(Chart interpretation exercises)
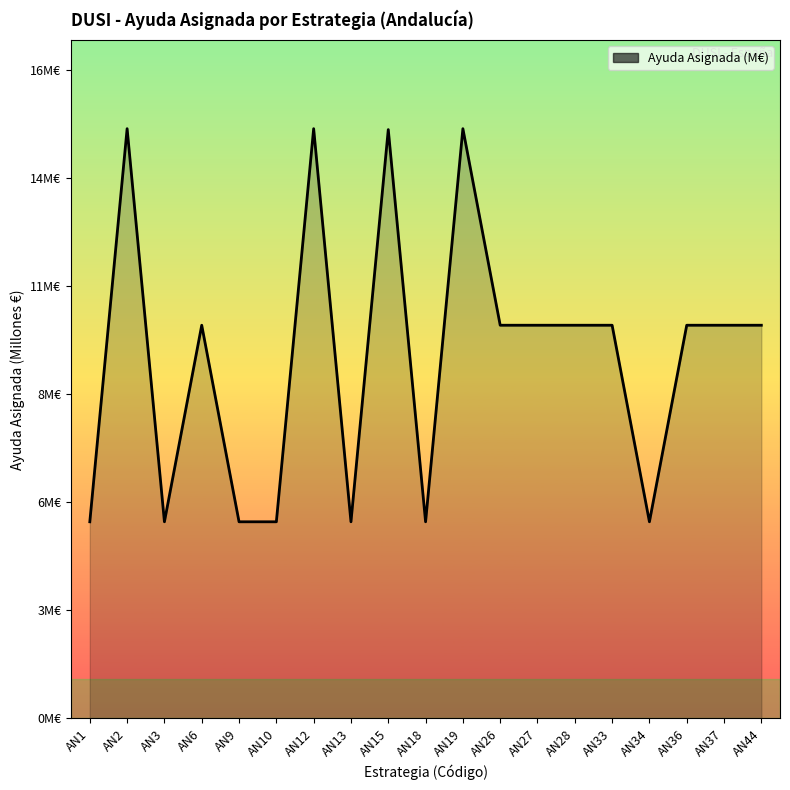

At which category does the data reach its first local peak?

AN2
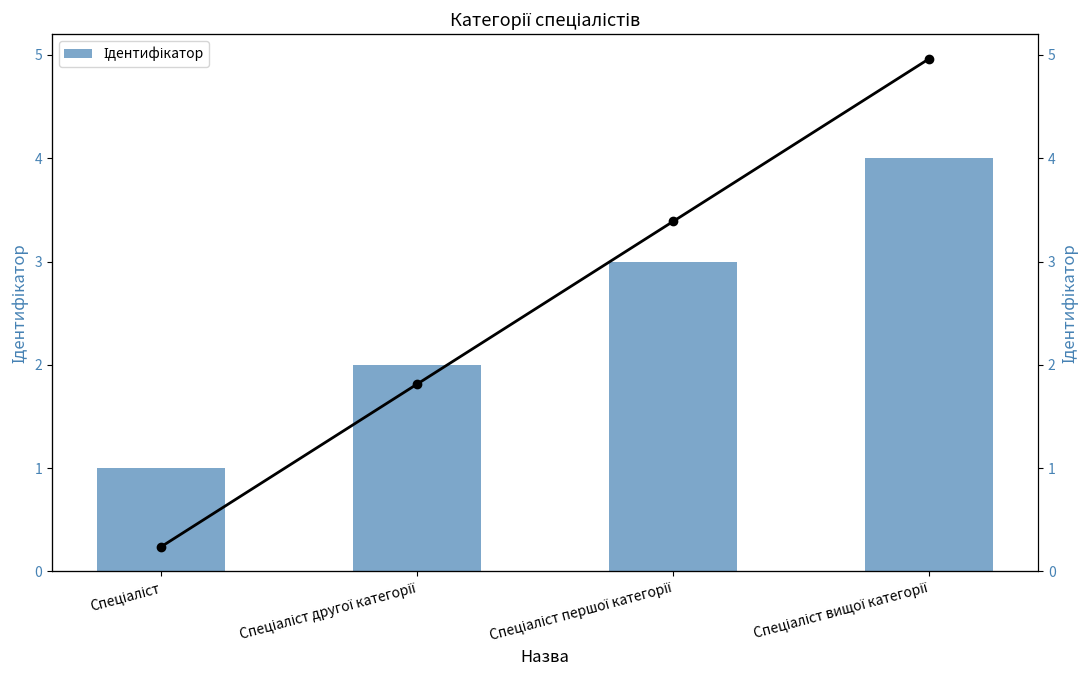

What is the label of the 1st bar from the left?

Спеціаліст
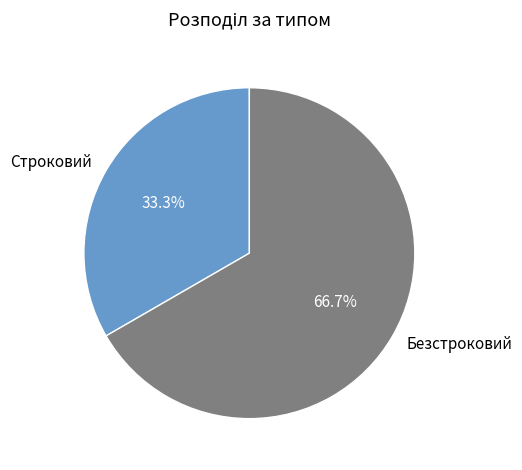

What percentage is the Строковий slice, to the nearest percent?

33%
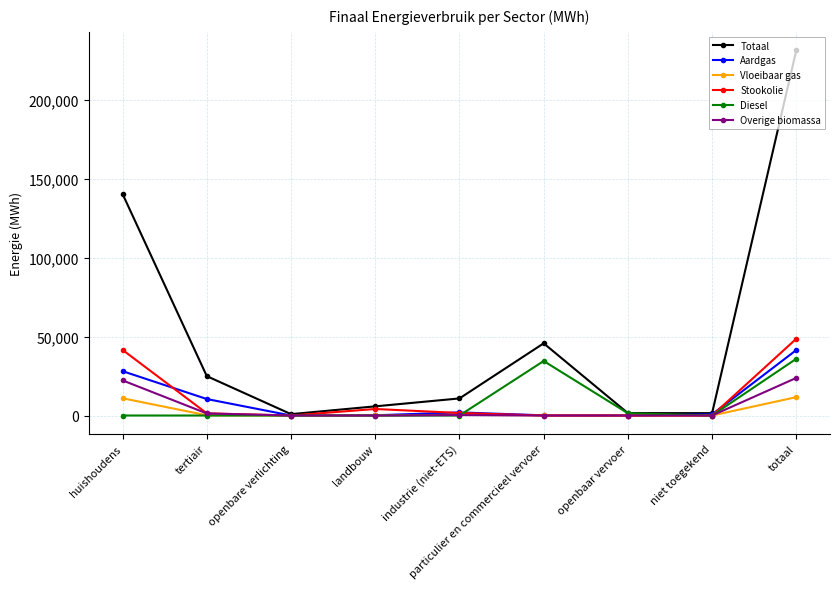

After their last crossing, which series has the higher values: Stookolie or Aardgas?

Stookolie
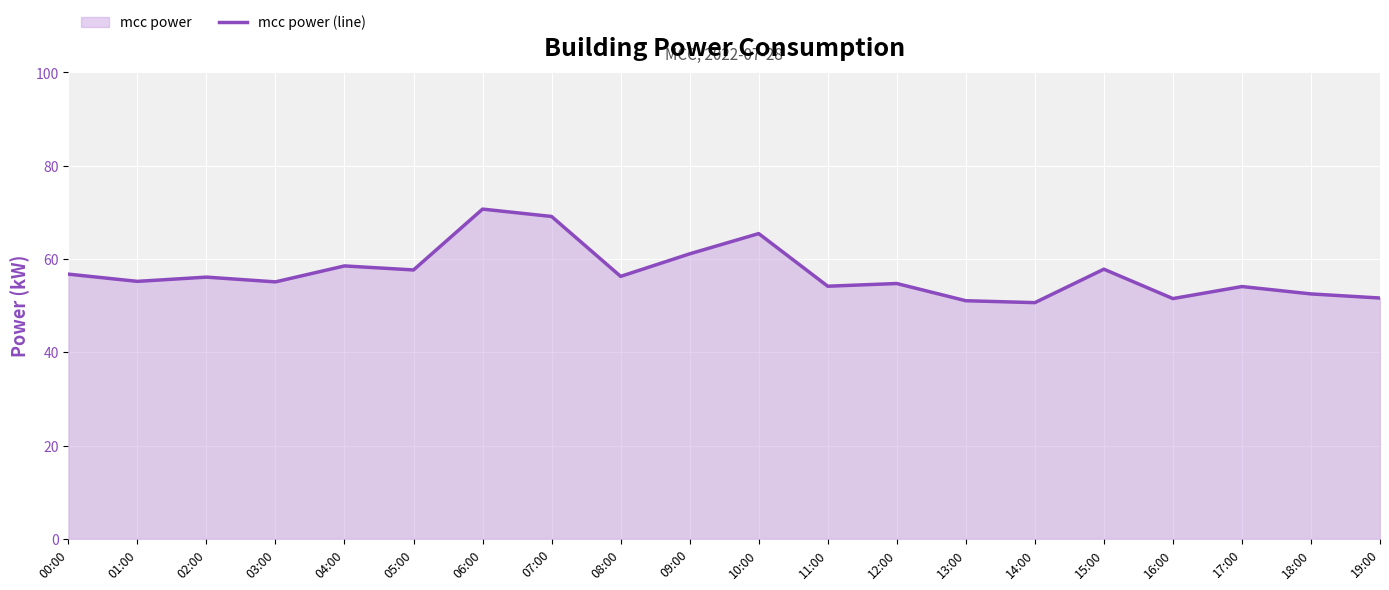

At which category does the data reach its first local valley?

01:00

_ASSIGNMENT_
Switch every "category" in the entries above to "position", keeping everything else unchanged, and leave out the pictures when you reproduce them.

_ANSWER SECTION_
At which position does the data reach its first local peak?

AN2

What is the label of the 1st bar from the left?

Спеціаліст

What percentage is the Строковий slice, to the nearest percent?

33%

After their last crossing, which series has the higher values: Stookolie or Aardgas?

Stookolie

At which position does the data reach its first local valley?

01:00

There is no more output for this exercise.